Stilta raises $10.5m for AI patent platform

According to LegalTechnology, AI patent litigation startup Stilta announced $10.5 million in funding led by Andreessen Horowitz, with participation from Y Combinator and founders/operators from Sana, Legora, OpenAI, Lovable, and Listen Labs. LegalTechnology reports that Stilta has built agentic AI software that searches across 180 million patents, 250 million scientific publications, and more than one trillion archived web pages to surface evidence for enforcement and monetisation. The article quotes co-founder and CEO Oskar Block: "When one company starts using AI for patent enforcement, every competitor has to follow. That shift is happening right now. We built Stilta to be the platform IP teams reach for when the stakes are highest, and to make sure no invention worth protecting goes unprotected." LegalTechnology reports Stilta launched in February 2026 and has signed enterprises including Roche, Alfa Laval, and Maersk, and three of the five largest IP firms, as customers or active pilots. LegalTechnology also reports Stilta will use the funding to hire engineers, go-to-market staff, and patent experts across Stockholm and New York.
What happened
According to LegalTechnology, AI patent litigation startup Stilta announced $10.5 million in seed funding led by Andreessen Horowitz, with participation from Y Combinator and a syndicate of founders and operators from AI companies including Sana, Legora, OpenAI, Lovable, and Listen Labs. LegalTechnology reports Stilta claims its agentic platform reasons across 180 million patents, 250 million scientific publications, and more than one trillion archived web pages to surface evidence that legacy tools and manual review miss. The article quotes co-founder and CEO Oskar Block as saying, "When one company starts using AI for patent enforcement, every competitor has to follow. That shift is happening right now. We built Stilta to be the platform IP teams reach for when the stakes are highest, and to make sure no invention worth protecting goes unprotected." LegalTechnology reports that Stilta launched in February 2026 and has signed enterprises including Roche, Alfa Laval, and Maersk, plus three of the five largest IP firms, as customers or in active pilots. LegalTechnology reports Stilta will use the funding to hire its first employees, engineers, go-to-market staff, and patent experts, across Stockholm and New York.

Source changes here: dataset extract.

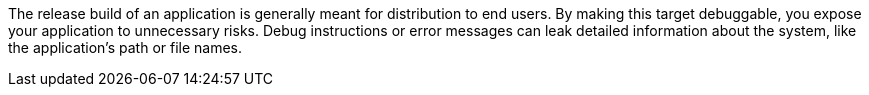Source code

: The release build of an application is generally meant for distribution to end users. By making this target debuggable, you expose your application to unnecessary risks. Debug instructions or error messages can leak detailed information about the system, like the application’s path or file names.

Editorial analysis - technical context
Companies building evidence-discovery tools for intellectual property typically combine large-scale text search, citation graphing, and relevance-ranking models to surface prior art and infringement signals. Industry-pattern observations: platforms that integrate heterogeneous corpora at the scale Stilta cites face engineering challenges around deduplication, citation resolution, provenance tracking, and precision-recall tradeoffs when generating evidence that will be used in legal processes. For practitioners, this raises operational questions about dataset curation, explainability of model outputs, and audit trails that can survive adversarial scrutiny in disputes.
Context and significance
Editorial analysis: The involvement of investors and operators from prominent AI firms, and participation by an investor network led by a major venture firm, signals investor interest in commercialising AI for legal workflows. Industry-pattern observations: Early enterprise customers such as major corporates and global IP firms can accelerate product-market validation in legaltech, but they also raise expectations for integration with existing docketing, e-discovery, and outside counsel workflows.
What to watch
Editorial analysis: Observers should track:
- •documented case studies or redacted examples showing the platform's evidentiary quality
- •partnerships or integrations with e-discovery and IP management vendors
- •any public challenges around false positives or provenance disputes
- •hiring and regulatory or bar-related guidance that affects the use of automated tools in patent enforcement
Scoring Rationale
A modest but notable seed round backed by Andreessen Horowitz and operators from top AI firms signals investor confidence in commercialising AI for patent enforcement. The story matters to practitioners because it highlights scaling, dataset, and explainability challenges specific to legal evidence use cases.